▸ **PROBLEM STATEMENT**: Collect every line of the listing below that contains the word "relative" and copy each such line in full, treating uppercase and lowercase as distinct.

---

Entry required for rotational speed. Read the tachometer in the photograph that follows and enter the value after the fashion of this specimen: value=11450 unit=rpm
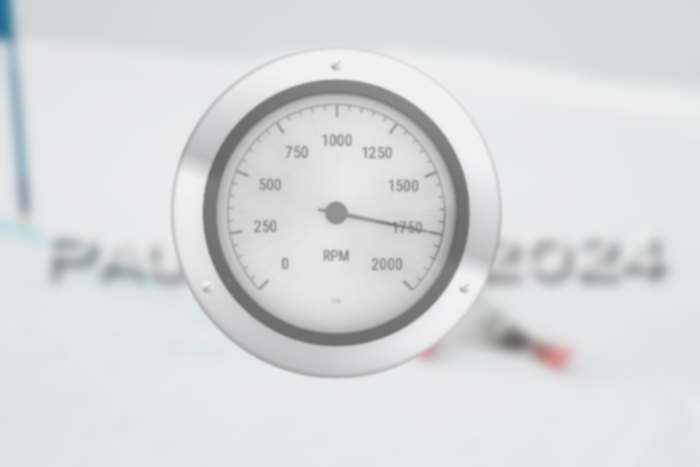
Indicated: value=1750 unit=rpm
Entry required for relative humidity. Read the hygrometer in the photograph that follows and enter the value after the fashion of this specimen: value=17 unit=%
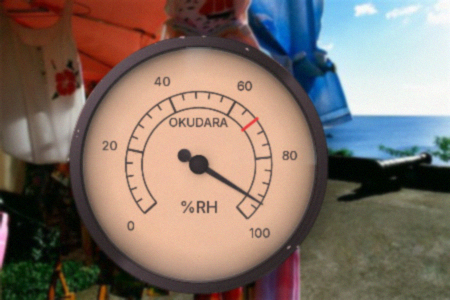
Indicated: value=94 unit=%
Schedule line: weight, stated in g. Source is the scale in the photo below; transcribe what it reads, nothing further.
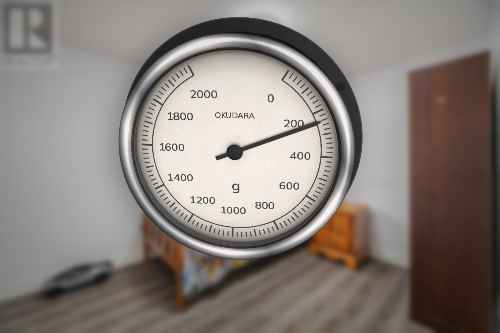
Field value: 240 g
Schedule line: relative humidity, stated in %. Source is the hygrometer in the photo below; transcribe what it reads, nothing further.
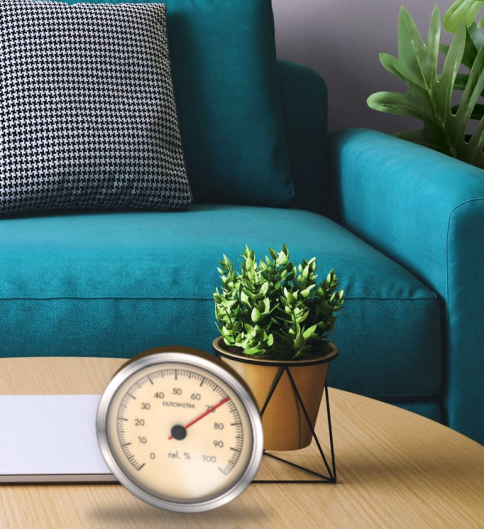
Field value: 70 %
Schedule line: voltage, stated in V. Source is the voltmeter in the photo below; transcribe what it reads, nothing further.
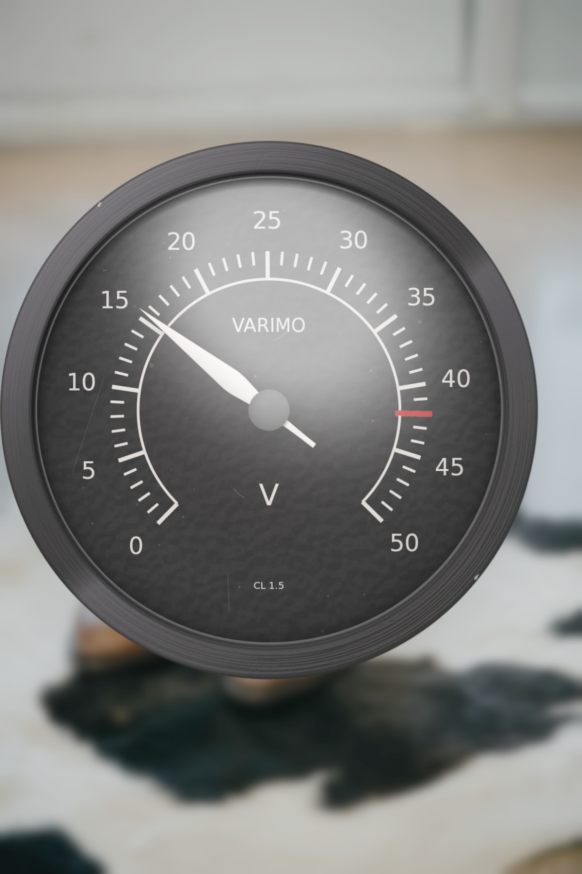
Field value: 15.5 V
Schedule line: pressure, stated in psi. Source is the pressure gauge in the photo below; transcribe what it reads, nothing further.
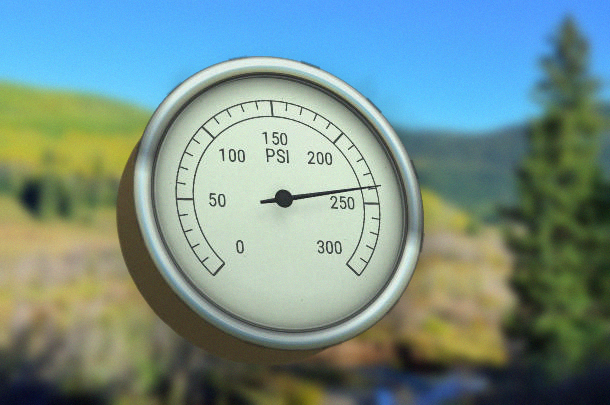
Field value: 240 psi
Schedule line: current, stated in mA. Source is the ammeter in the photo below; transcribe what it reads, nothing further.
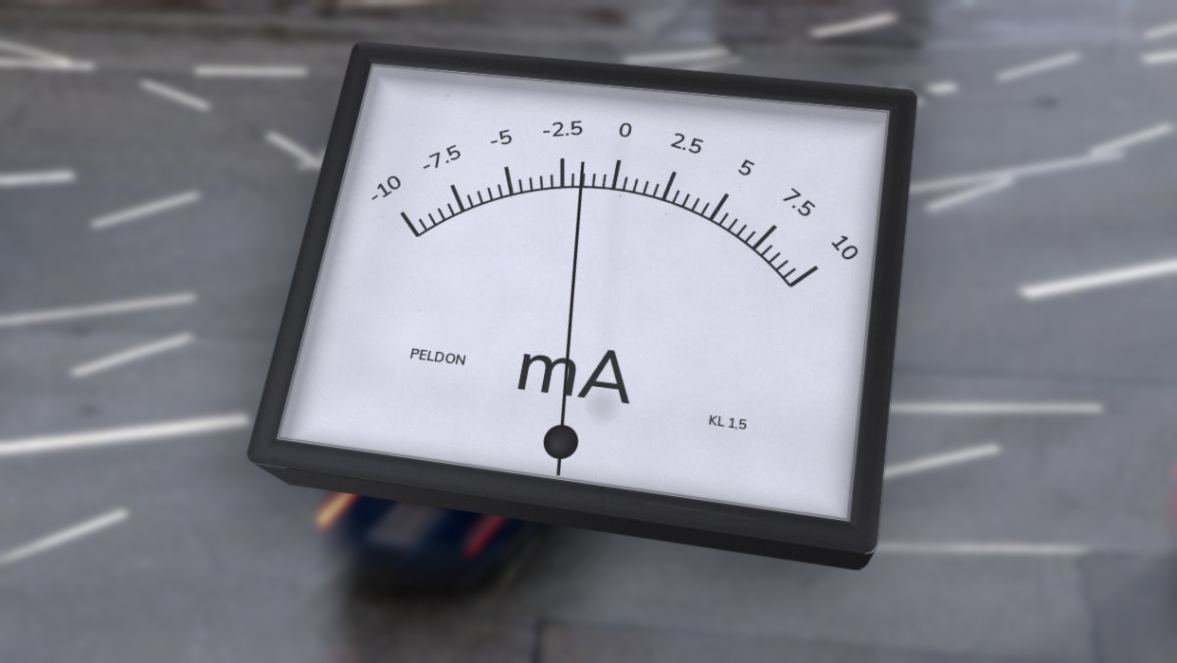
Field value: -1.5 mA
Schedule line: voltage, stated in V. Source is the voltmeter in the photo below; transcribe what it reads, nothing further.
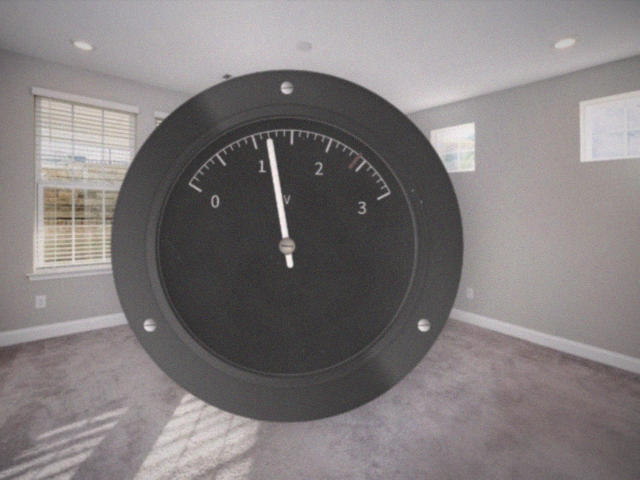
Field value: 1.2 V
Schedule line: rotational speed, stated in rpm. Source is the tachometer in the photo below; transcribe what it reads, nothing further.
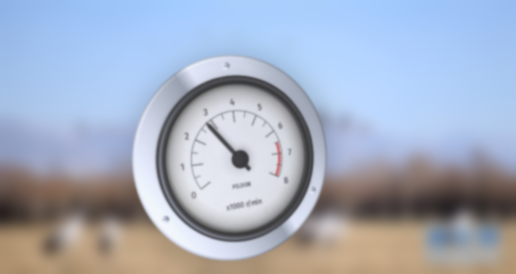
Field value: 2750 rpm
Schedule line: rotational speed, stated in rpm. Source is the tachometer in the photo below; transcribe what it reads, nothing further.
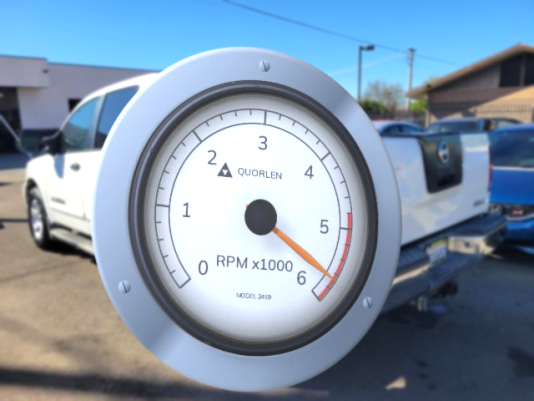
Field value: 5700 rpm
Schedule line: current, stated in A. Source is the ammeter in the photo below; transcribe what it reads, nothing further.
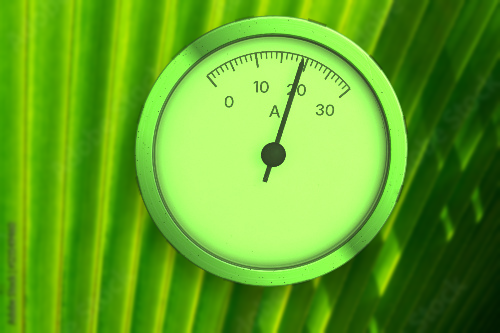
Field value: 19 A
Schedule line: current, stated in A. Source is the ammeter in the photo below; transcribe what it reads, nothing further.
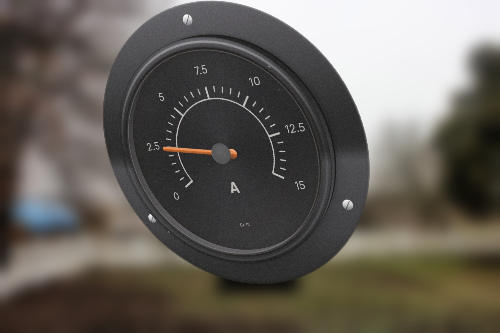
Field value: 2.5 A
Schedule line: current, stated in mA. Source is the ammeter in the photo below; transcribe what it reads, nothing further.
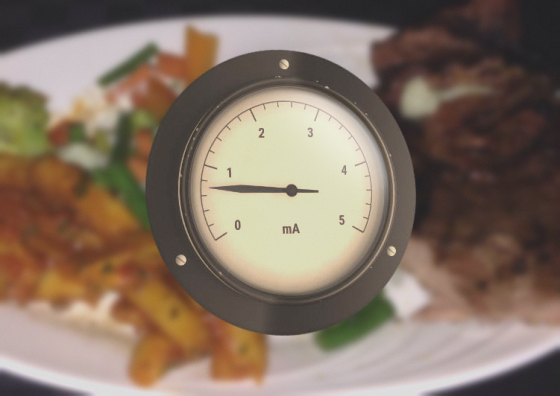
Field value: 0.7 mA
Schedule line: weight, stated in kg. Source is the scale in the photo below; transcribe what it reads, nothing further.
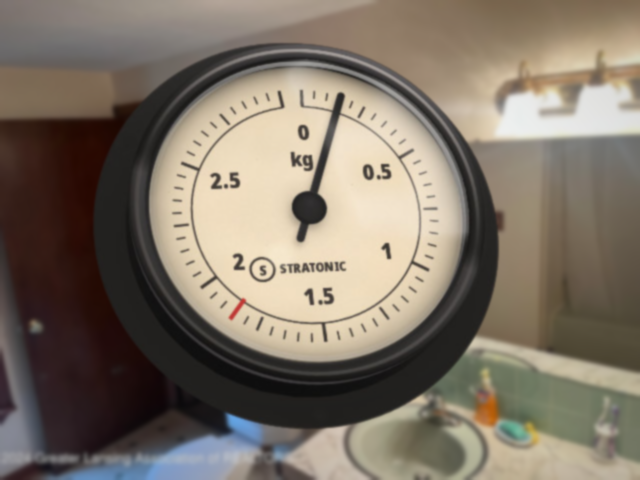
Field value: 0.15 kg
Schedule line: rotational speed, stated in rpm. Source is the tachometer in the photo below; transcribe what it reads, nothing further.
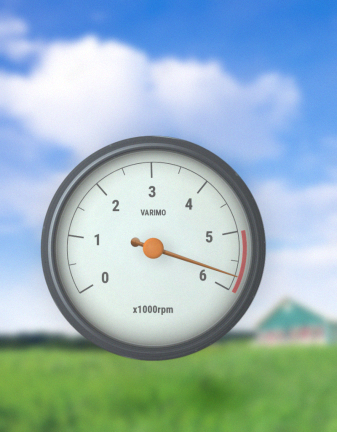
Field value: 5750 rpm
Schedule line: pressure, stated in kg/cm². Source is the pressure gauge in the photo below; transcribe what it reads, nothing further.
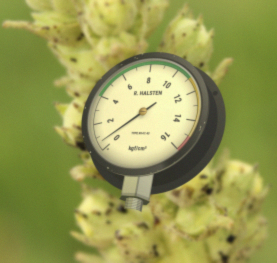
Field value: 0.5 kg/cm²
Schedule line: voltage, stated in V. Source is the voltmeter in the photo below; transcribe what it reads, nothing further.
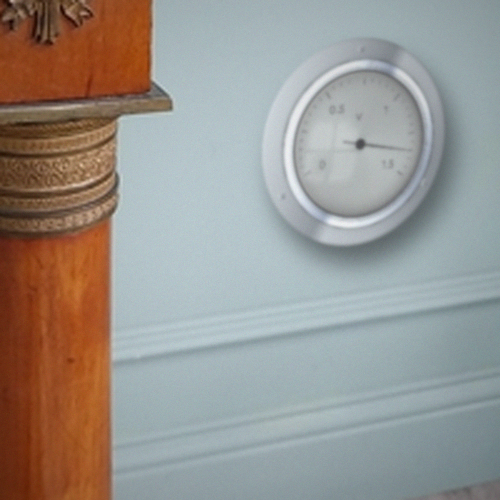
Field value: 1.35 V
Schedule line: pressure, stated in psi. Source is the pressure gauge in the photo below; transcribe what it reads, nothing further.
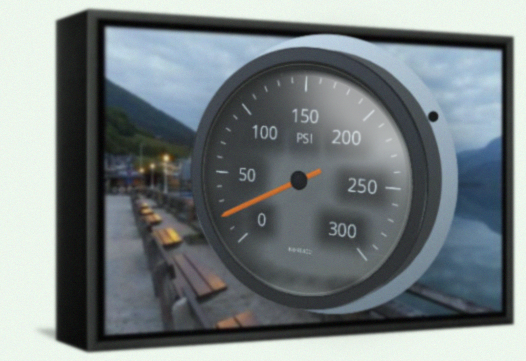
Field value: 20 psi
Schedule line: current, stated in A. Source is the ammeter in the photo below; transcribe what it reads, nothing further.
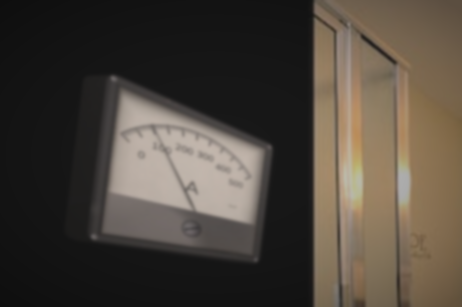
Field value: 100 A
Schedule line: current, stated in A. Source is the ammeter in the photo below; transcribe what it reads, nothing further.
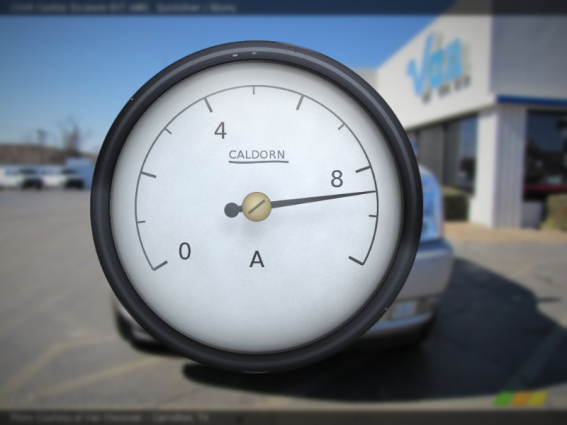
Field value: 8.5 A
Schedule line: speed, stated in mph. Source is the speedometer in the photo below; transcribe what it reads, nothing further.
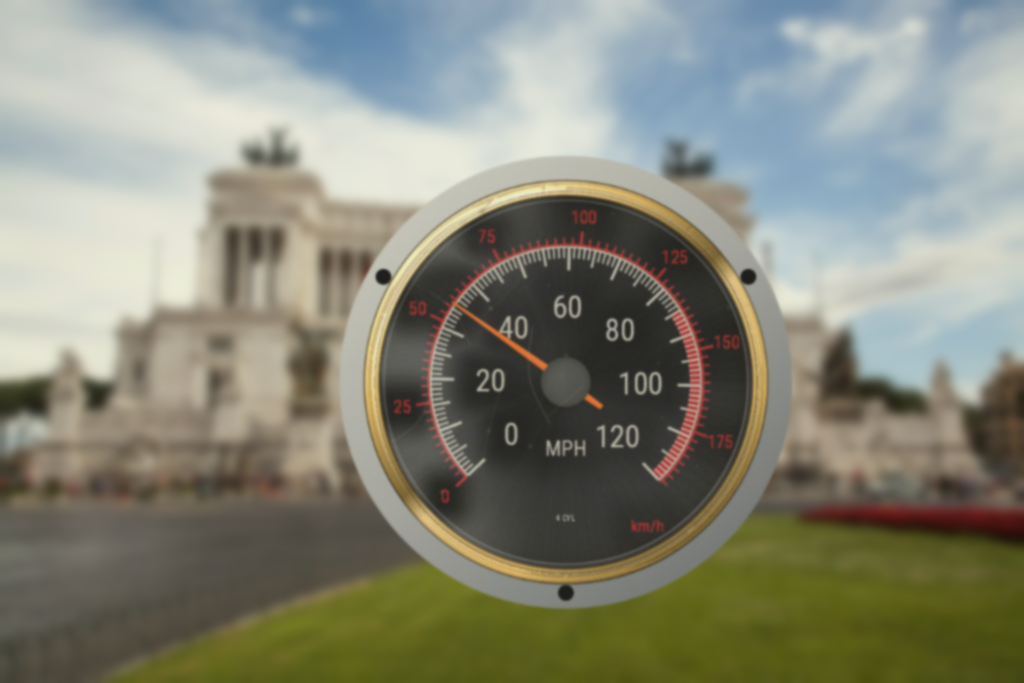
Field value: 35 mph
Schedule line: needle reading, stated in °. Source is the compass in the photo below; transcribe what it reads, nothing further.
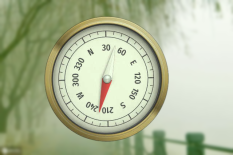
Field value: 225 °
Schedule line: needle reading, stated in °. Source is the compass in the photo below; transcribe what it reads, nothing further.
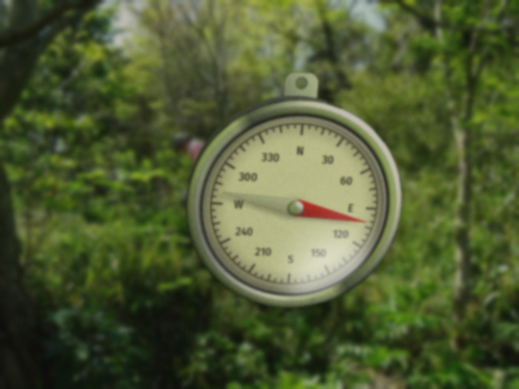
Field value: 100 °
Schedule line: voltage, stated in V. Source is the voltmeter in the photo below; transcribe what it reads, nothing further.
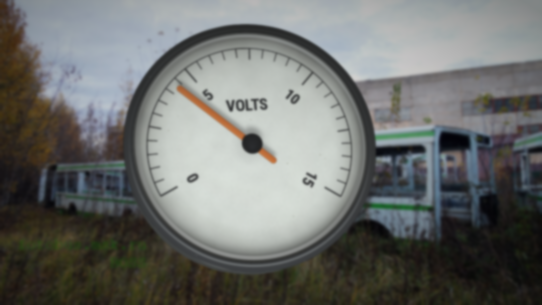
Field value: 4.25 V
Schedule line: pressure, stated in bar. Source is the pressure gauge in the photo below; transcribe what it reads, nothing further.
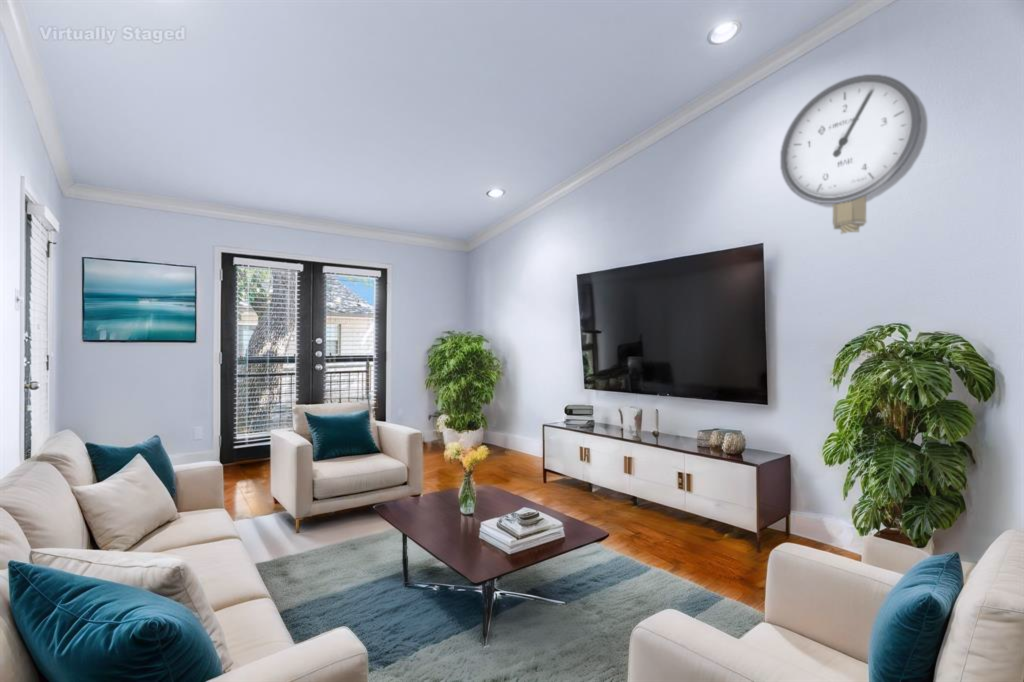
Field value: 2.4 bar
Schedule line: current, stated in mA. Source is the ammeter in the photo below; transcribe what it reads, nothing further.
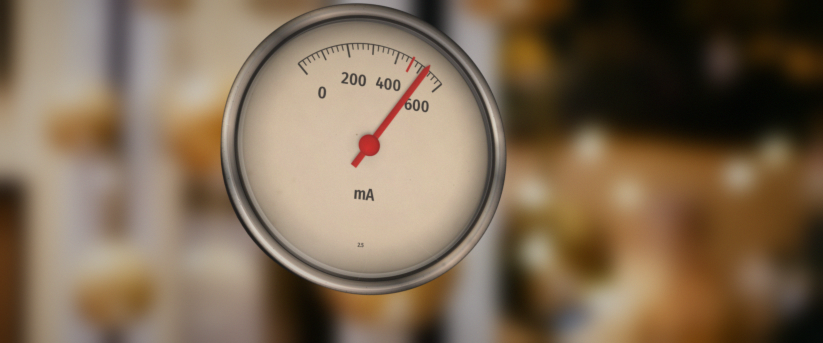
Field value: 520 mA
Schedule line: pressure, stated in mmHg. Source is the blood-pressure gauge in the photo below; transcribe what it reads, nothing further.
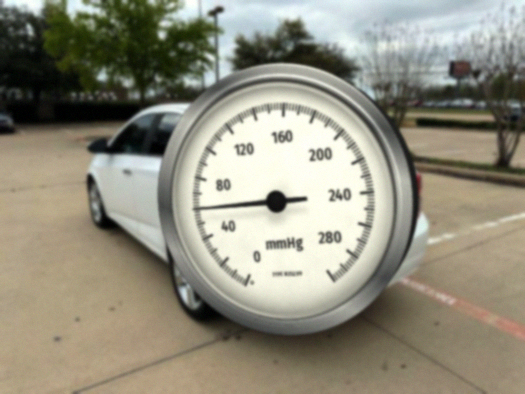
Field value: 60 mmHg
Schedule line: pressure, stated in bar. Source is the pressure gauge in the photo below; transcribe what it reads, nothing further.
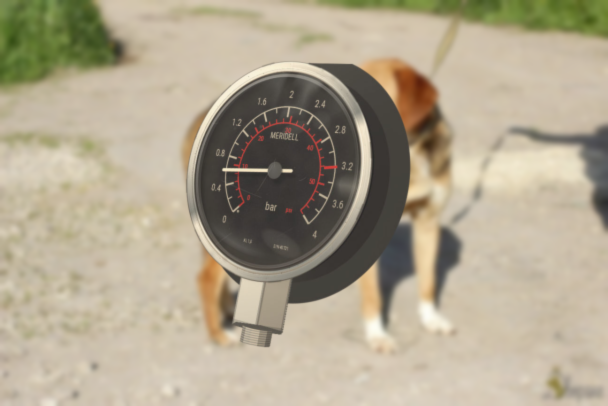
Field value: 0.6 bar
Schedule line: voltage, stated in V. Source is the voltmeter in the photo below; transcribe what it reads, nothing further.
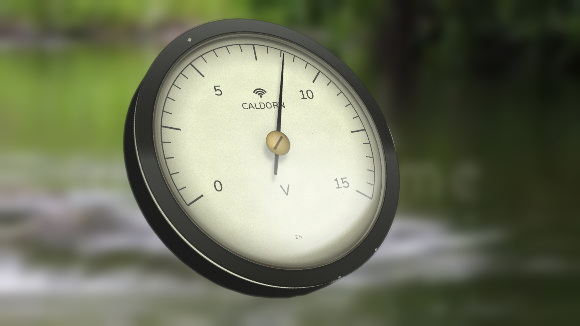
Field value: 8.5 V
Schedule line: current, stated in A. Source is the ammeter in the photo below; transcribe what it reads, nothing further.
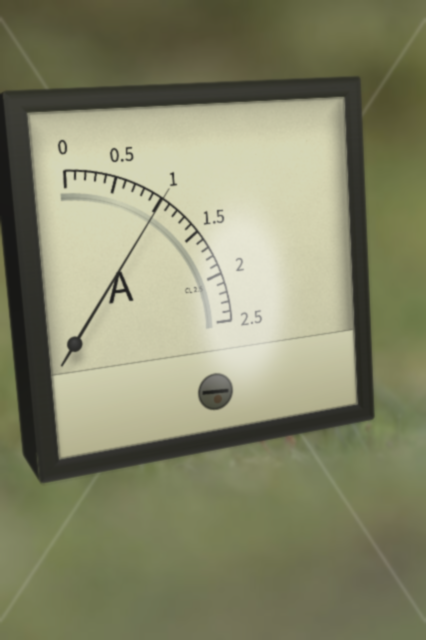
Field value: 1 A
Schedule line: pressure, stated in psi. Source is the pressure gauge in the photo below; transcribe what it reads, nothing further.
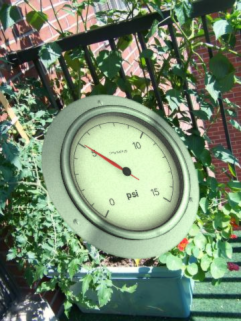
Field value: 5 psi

---

▸ **RESULT OF THIS TASK**:
Entry required for relative humidity. Read the hygrometer in the photograph that follows and enter the value after the fashion of this specimen: value=17 unit=%
Schedule line: relative humidity, stated in %. Source is the hygrometer in the photo below; transcribe what it reads, nothing further.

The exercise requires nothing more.